### REQUIRED ACTION
Without skipping or changing anything, print all the entries.

(Saved data entries)
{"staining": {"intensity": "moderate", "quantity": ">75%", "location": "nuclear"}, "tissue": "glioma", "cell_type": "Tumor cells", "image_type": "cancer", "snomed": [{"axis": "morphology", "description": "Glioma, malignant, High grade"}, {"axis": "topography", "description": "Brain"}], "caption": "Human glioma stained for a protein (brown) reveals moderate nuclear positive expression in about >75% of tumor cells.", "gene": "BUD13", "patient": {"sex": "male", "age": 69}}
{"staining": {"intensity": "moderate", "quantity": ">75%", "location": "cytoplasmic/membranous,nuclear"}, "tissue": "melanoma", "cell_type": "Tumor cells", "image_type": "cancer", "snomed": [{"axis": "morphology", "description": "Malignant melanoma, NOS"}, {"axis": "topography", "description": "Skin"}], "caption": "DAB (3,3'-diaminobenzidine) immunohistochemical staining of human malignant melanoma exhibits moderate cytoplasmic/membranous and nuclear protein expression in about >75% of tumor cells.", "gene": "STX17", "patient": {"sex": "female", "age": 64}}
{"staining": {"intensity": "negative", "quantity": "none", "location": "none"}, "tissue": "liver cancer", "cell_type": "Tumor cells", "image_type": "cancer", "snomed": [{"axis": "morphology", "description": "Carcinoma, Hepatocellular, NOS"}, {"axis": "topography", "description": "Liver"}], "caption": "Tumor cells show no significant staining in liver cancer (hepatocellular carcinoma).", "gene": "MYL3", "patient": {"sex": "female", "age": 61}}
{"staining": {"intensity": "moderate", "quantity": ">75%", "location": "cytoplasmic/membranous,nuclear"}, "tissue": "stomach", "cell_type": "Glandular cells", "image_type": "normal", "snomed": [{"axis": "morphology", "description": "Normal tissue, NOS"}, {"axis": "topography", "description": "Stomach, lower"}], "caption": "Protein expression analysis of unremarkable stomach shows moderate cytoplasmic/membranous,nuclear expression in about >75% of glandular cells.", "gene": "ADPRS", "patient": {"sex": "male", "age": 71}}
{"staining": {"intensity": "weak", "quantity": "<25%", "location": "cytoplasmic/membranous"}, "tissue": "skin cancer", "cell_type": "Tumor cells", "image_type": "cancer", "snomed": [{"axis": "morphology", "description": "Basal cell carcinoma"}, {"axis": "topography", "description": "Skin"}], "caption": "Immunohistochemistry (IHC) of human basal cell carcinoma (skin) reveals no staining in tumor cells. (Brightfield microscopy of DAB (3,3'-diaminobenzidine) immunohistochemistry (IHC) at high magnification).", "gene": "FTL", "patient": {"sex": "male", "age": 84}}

### WRITTEN ANSWER
{"staining": {"intensity": "moderate", "quantity": ">75%", "location": "nuclear"}, "tissue": "glioma", "cell_type": "Tumor cells", "image_type": "cancer", "snomed": [{"axis": "morphology", "description": "Glioma, malignant, High grade"}, {"axis": "topography", "description": "Brain"}], "caption": "Human glioma stained for a protein (brown) reveals moderate nuclear positive expression in about >75% of tumor cells.", "gene": "BUD13", "patient": {"sex": "male", "age": 69}}
{"staining": {"intensity": "moderate", "quantity": ">75%", "location": "cytoplasmic/membranous,nuclear"}, "tissue": "melanoma", "cell_type": "Tumor cells", "image_type": "cancer", "snomed": [{"axis": "morphology", "description": "Malignant melanoma, NOS"}, {"axis": "topography", "description": "Skin"}], "caption": "DAB (3,3'-diaminobenzidine) immunohistochemical staining of human malignant melanoma exhibits moderate cytoplasmic/membranous and nuclear protein expression in about >75% of tumor cells.", "gene": "STX17", "patient": {"sex": "female", "age": 64}}
{"staining": {"intensity": "negative", "quantity": "none", "location": "none"}, "tissue": "liver cancer", "cell_type": "Tumor cells", "image_type": "cancer", "snomed": [{"axis": "morphology", "description": "Carcinoma, Hepatocellular, NOS"}, {"axis": "topography", "description": "Liver"}], "caption": "Tumor cells show no significant staining in liver cancer (hepatocellular carcinoma).", "gene": "MYL3", "patient": {"sex": "female", "age": 61}}
{"staining": {"intensity": "moderate", "quantity": ">75%", "location": "cytoplasmic/membranous,nuclear"}, "tissue": "stomach", "cell_type": "Glandular cells", "image_type": "normal", "snomed": [{"axis": "morphology", "description": "Normal tissue, NOS"}, {"axis": "topography", "description": "Stomach, lower"}], "caption": "Protein expression analysis of unremarkable stomach shows moderate cytoplasmic/membranous,nuclear expression in about >75% of glandular cells.", "gene": "ADPRS", "patient": {"sex": "male", "age": 71}}
{"staining": {"intensity": "weak", "quantity": "<25%", "location": "cytoplasmic/membranous"}, "tissue": "skin cancer", "cell_type": "Tumor cells", "image_type": "cancer", "snomed": [{"axis": "morphology", "description": "Basal cell carcinoma"}, {"axis": "topography", "description": "Skin"}], "caption": "Immunohistochemistry (IHC) of human basal cell carcinoma (skin) reveals no staining in tumor cells. (Brightfield microscopy of DAB (3,3'-diaminobenzidine) immunohistochemistry (IHC) at high magnification).", "gene": "FTL", "patient": {"sex": "male", "age": 84}}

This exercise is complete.